:: Source data ::

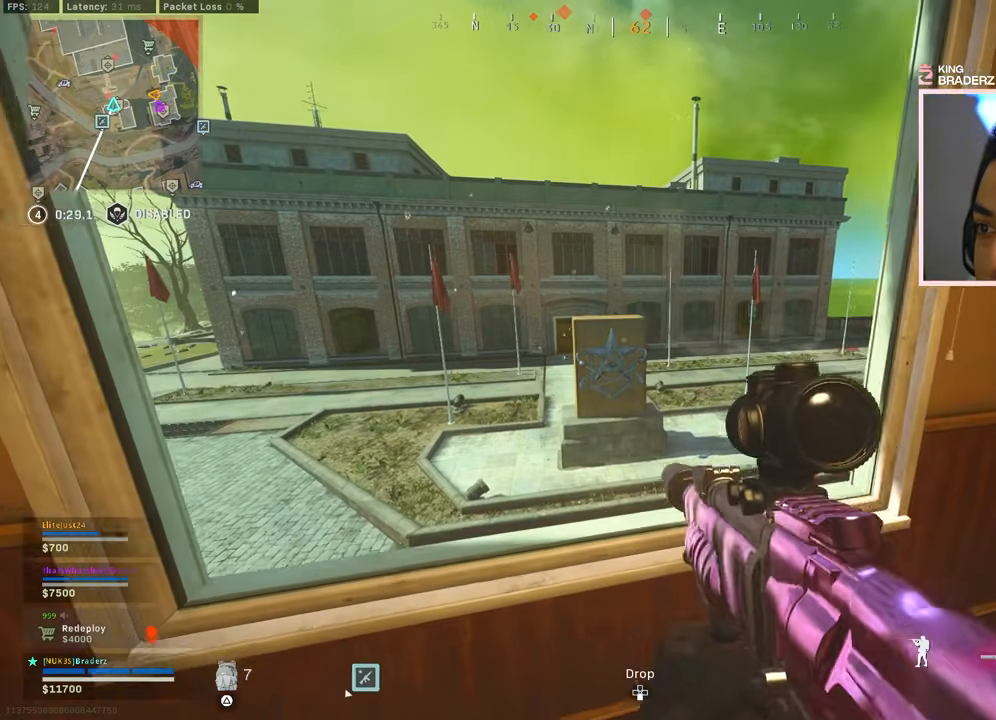
{"buttons": [], "left_stick": "down-right", "right_stick": "center", "events": [[267, "TRIANGLE", "down"], [350, "TRIANGLE", "up"], [367, "left_stick", "down-right"]]}
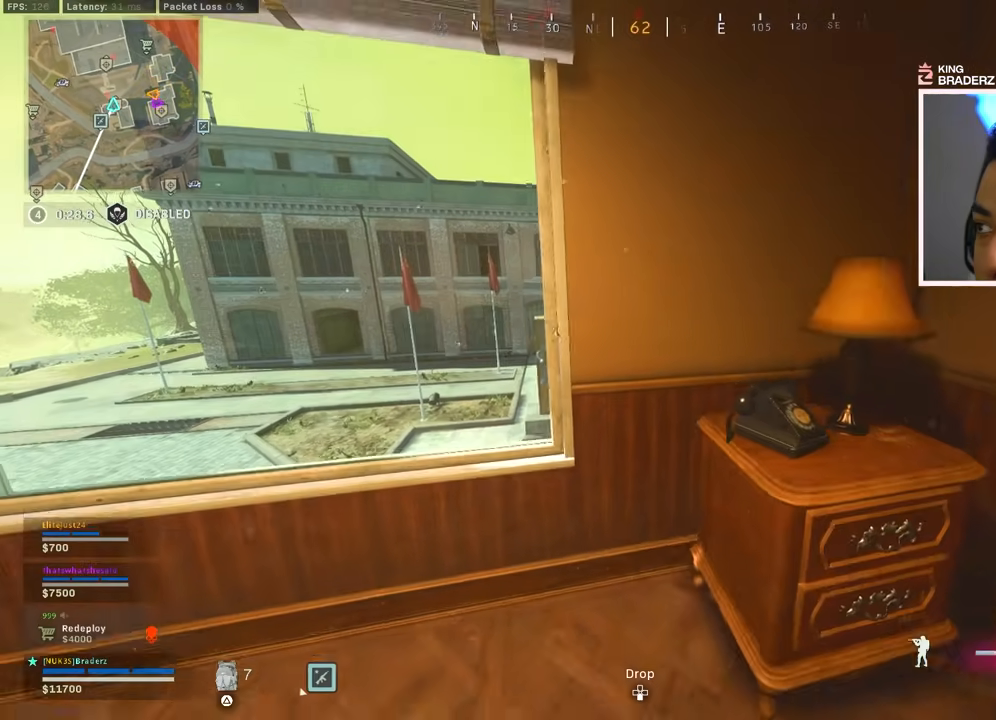
{"buttons": ["SQUARE"], "left_stick": "left", "right_stick": "center", "events": [[66, "left_stick", "left"], [216, "SQUARE", "down"]]}
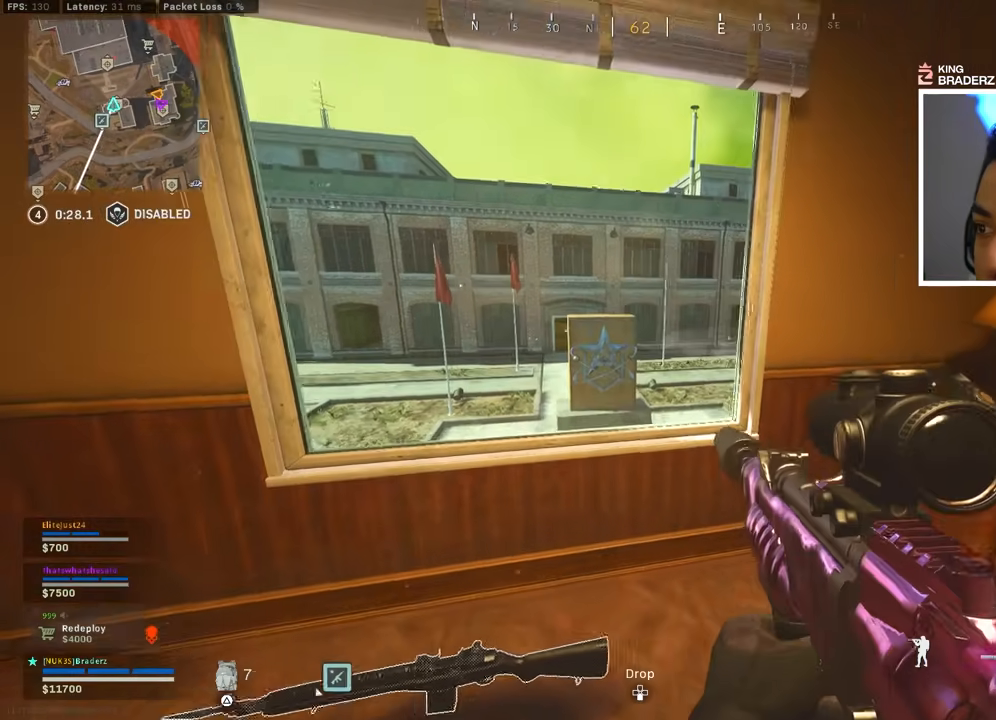
{"buttons": [], "left_stick": "up-right", "right_stick": "up-left", "events": [[50, "left_stick", "center"], [234, "left_stick", "up-right"], [267, "SQUARE", "up"], [350, "left_stick", "right"], [451, "right_stick", "up-left"], [501, "left_stick", "up-right"]]}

:::

* **What you need to do**:
Restate the listing above word for word. Leave the images out.

* **Answer section**:
{"buttons": [], "left_stick": "down-right", "right_stick": "center", "events": [[267, "TRIANGLE", "down"], [350, "TRIANGLE", "up"], [367, "left_stick", "down-right"]]}
{"buttons": ["SQUARE"], "left_stick": "left", "right_stick": "center", "events": [[66, "left_stick", "left"], [216, "SQUARE", "down"]]}
{"buttons": [], "left_stick": "up-right", "right_stick": "up-left", "events": [[50, "left_stick", "center"], [234, "left_stick", "up-right"], [267, "SQUARE", "up"], [350, "left_stick", "right"], [451, "right_stick", "up-left"], [501, "left_stick", "up-right"]]}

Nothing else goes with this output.